### Listed entries
- - -
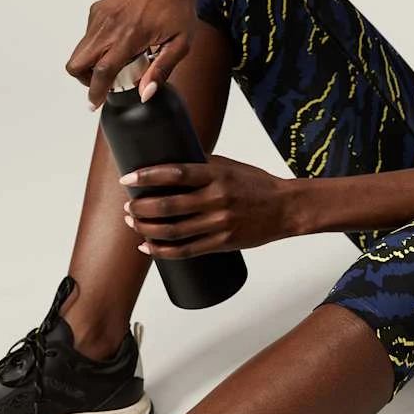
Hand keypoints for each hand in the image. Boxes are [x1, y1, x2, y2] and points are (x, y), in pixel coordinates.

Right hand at [65, 0, 201, 109]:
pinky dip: (96, 47)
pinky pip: (88, 37)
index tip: (94, 103)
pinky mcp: (98, 9)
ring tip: (120, 59)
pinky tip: (119, 43)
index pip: (102, 70)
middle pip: (77, 63)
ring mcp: (100, 15)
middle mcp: (109, 25)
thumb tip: (144, 94)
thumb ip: (161, 70)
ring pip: (79, 51)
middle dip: (85, 79)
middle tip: (106, 81)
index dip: (95, 91)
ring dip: (92, 63)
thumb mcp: (180, 43)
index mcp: (130, 36)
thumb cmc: (178, 8)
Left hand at [120, 157, 302, 254]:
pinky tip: (146, 247)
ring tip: (133, 223)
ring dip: (145, 228)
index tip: (127, 179)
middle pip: (168, 206)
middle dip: (140, 208)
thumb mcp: (230, 167)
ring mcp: (219, 223)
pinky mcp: (222, 243)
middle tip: (128, 206)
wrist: (286, 208)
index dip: (147, 177)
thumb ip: (201, 165)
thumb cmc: (256, 184)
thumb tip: (169, 163)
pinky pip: (185, 251)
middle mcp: (217, 199)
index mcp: (217, 175)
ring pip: (172, 231)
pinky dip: (161, 251)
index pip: (175, 173)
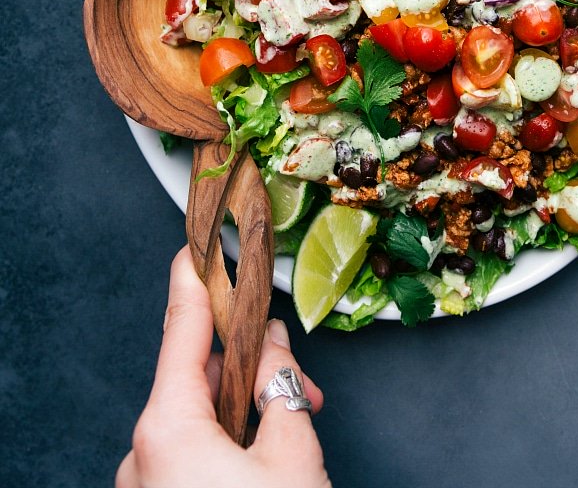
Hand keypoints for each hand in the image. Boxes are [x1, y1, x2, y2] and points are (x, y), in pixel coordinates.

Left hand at [117, 247, 330, 487]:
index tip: (195, 248)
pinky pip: (188, 456)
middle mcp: (142, 457)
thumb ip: (282, 387)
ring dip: (243, 413)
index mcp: (167, 430)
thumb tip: (273, 347)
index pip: (181, 329)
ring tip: (291, 431)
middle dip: (248, 371)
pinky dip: (225, 446)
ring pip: (197, 421)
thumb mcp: (292, 457)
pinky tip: (264, 458)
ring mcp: (145, 486)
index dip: (194, 280)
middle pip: (198, 379)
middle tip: (299, 382)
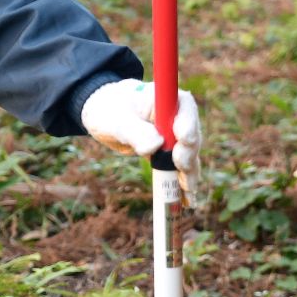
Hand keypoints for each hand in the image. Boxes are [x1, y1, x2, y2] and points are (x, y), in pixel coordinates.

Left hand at [80, 78, 202, 202]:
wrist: (105, 115)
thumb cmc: (108, 110)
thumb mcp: (115, 120)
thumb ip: (134, 130)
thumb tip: (155, 145)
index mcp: (163, 98)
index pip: (184, 105)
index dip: (187, 121)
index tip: (181, 138)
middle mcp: (174, 115)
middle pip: (191, 133)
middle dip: (188, 151)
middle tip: (180, 165)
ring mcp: (174, 134)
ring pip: (189, 153)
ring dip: (189, 172)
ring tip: (187, 191)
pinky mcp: (170, 151)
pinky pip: (181, 167)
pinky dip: (183, 182)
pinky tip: (186, 199)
- - -
### Brief
Output only the lines above from the line that holds "pinky tip: (146, 247)" through the line that holds "middle tip: (299, 382)", both ends included, and exclude pictures.

### Response box
pinky tip: (146, 247)
ring tip: (133, 223)
ring dip: (145, 228)
index tip: (127, 179)
middle pip: (168, 206)
middle dip: (140, 208)
thumb mcp: (230, 167)
ring mcp: (219, 223)
pinky mcp: (222, 243)
middle tip: (128, 206)
wrist: (286, 208)
index dip: (147, 177)
thumb ip: (201, 165)
thumb cmc: (256, 184)
thumb tip: (169, 163)
pinky pip: (185, 251)
middle mcp: (217, 199)
index mcp: (217, 175)
ring pip: (172, 231)
pinky dip: (161, 251)
index pip: (175, 173)
Hand keypoints for each hand in the image. Boxes are [x1, y1, x2, y2] and points are (x, y), in pixel coordinates.

Left hand at [117, 247, 330, 487]:
index tip: (195, 248)
pinky pip: (188, 456)
middle mcp: (142, 457)
thumb ip: (282, 387)
ring dip: (243, 413)
index mcp: (167, 430)
thumb tip: (273, 347)
index pip: (181, 329)
ring tip: (291, 431)
middle dip: (248, 371)
pinky dip: (225, 446)
ring pip: (197, 421)
thumb mcp: (292, 457)
pinky tip: (264, 458)
ring mcp: (145, 486)
index dip: (194, 280)
middle pip: (198, 379)
middle tip: (299, 382)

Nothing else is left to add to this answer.